= WHAT IS BEING ASKED =
Could you reproduce the listing below with every "诅咒武器" swapped for "咒物" and everything else left unchanged, omitting the picture from your answer?
┌────────
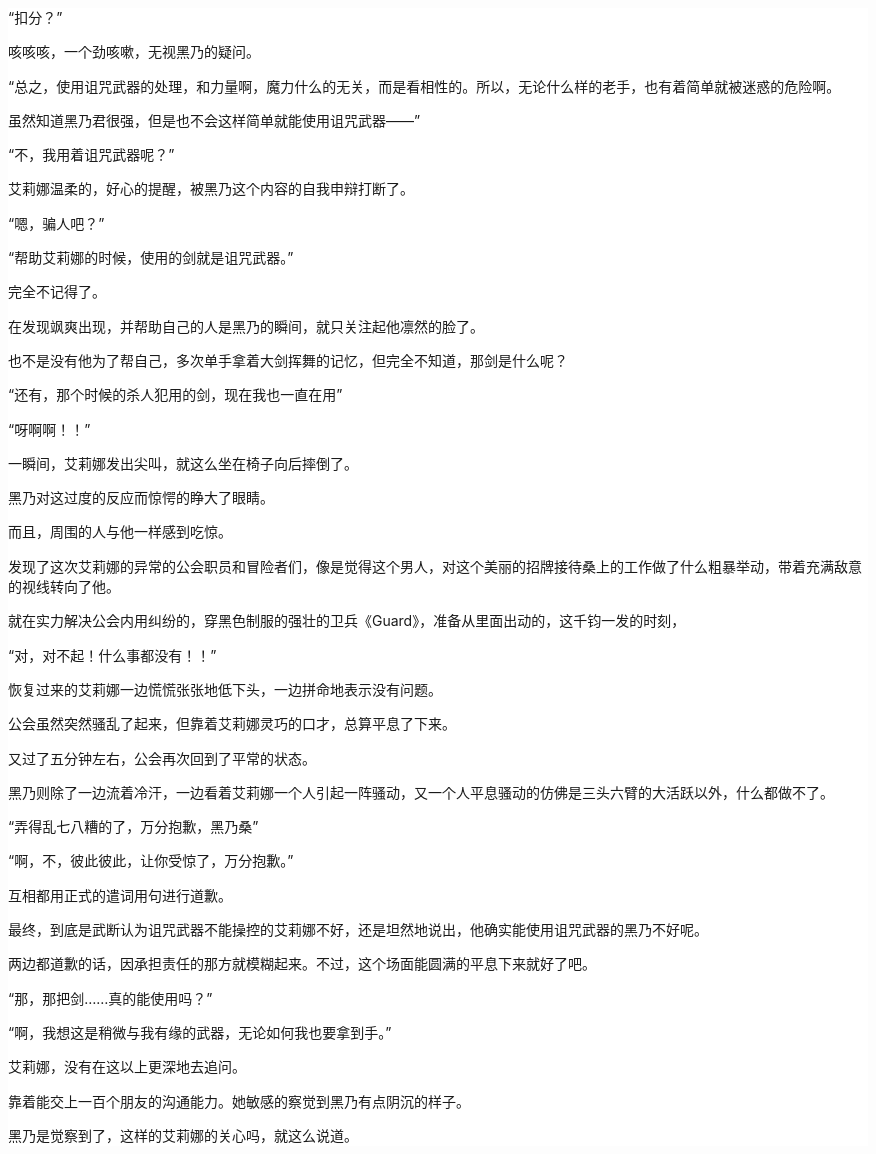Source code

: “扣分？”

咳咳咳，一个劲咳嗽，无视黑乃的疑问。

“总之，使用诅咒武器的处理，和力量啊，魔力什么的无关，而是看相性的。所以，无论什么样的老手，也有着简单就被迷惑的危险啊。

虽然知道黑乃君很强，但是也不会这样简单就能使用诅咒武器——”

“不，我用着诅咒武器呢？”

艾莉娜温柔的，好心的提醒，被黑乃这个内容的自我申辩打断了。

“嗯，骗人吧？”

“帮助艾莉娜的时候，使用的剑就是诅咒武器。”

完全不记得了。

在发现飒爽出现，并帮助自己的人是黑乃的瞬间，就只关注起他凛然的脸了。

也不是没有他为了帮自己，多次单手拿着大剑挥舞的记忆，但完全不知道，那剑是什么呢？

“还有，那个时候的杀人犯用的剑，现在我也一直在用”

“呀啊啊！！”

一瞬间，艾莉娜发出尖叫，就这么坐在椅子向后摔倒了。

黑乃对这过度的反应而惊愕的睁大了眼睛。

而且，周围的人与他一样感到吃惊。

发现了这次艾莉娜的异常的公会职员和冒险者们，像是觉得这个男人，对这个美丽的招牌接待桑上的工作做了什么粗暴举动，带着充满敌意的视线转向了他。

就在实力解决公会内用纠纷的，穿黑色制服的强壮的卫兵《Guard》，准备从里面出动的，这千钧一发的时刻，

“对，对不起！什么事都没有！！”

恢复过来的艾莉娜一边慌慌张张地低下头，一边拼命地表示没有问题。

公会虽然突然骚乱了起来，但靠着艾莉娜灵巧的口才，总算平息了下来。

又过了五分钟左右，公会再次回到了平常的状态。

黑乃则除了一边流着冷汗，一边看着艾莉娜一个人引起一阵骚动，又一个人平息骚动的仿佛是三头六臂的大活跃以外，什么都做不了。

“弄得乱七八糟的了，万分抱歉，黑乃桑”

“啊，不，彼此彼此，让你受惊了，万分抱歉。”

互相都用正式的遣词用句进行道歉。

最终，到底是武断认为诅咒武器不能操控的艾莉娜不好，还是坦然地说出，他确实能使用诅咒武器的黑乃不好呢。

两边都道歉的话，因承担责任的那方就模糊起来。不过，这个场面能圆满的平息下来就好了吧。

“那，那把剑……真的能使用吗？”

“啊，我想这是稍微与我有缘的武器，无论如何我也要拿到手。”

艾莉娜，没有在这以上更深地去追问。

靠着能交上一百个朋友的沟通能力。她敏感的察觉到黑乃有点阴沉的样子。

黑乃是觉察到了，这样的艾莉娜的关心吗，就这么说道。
└────────
= RESULT =
Source code

: “扣分？”

咳咳咳，一个劲咳嗽，无视黑乃的疑问。

“总之，使用咒物的处理，和力量啊，魔力什么的无关，而是看相性的。所以，无论什么样的老手，也有着简单就被迷惑的危险啊。

虽然知道黑乃君很强，但是也不会这样简单就能使用咒物——”

“不，我用着咒物呢？”

艾莉娜温柔的，好心的提醒，被黑乃这个内容的自我申辩打断了。

“嗯，骗人吧？”

“帮助艾莉娜的时候，使用的剑就是咒物。”

完全不记得了。

在发现飒爽出现，并帮助自己的人是黑乃的瞬间，就只关注起他凛然的脸了。

也不是没有他为了帮自己，多次单手拿着大剑挥舞的记忆，但完全不知道，那剑是什么呢？

“还有，那个时候的杀人犯用的剑，现在我也一直在用”

“呀啊啊！！”

一瞬间，艾莉娜发出尖叫，就这么坐在椅子向后摔倒了。

黑乃对这过度的反应而惊愕的睁大了眼睛。

而且，周围的人与他一样感到吃惊。

发现了这次艾莉娜的异常的公会职员和冒险者们，像是觉得这个男人，对这个美丽的招牌接待桑上的工作做了什么粗暴举动，带着充满敌意的视线转向了他。

就在实力解决公会内用纠纷的，穿黑色制服的强壮的卫兵《Guard》，准备从里面出动的，这千钧一发的时刻，

“对，对不起！什么事都没有！！”

恢复过来的艾莉娜一边慌慌张张地低下头，一边拼命地表示没有问题。

公会虽然突然骚乱了起来，但靠着艾莉娜灵巧的口才，总算平息了下来。

又过了五分钟左右，公会再次回到了平常的状态。

黑乃则除了一边流着冷汗，一边看着艾莉娜一个人引起一阵骚动，又一个人平息骚动的仿佛是三头六臂的大活跃以外，什么都做不了。

“弄得乱七八糟的了，万分抱歉，黑乃桑”

“啊，不，彼此彼此，让你受惊了，万分抱歉。”

互相都用正式的遣词用句进行道歉。

最终，到底是武断认为咒物不能操控的艾莉娜不好，还是坦然地说出，他确实能使用咒物的黑乃不好呢。

两边都道歉的话，因承担责任的那方就模糊起来。不过，这个场面能圆满的平息下来就好了吧。

“那，那把剑……真的能使用吗？”

“啊，我想这是稍微与我有缘的武器，无论如何我也要拿到手。”

艾莉娜，没有在这以上更深地去追问。

靠着能交上一百个朋友的沟通能力。她敏感的察觉到黑乃有点阴沉的样子。

黑乃是觉察到了，这样的艾莉娜的关心吗，就这么说道。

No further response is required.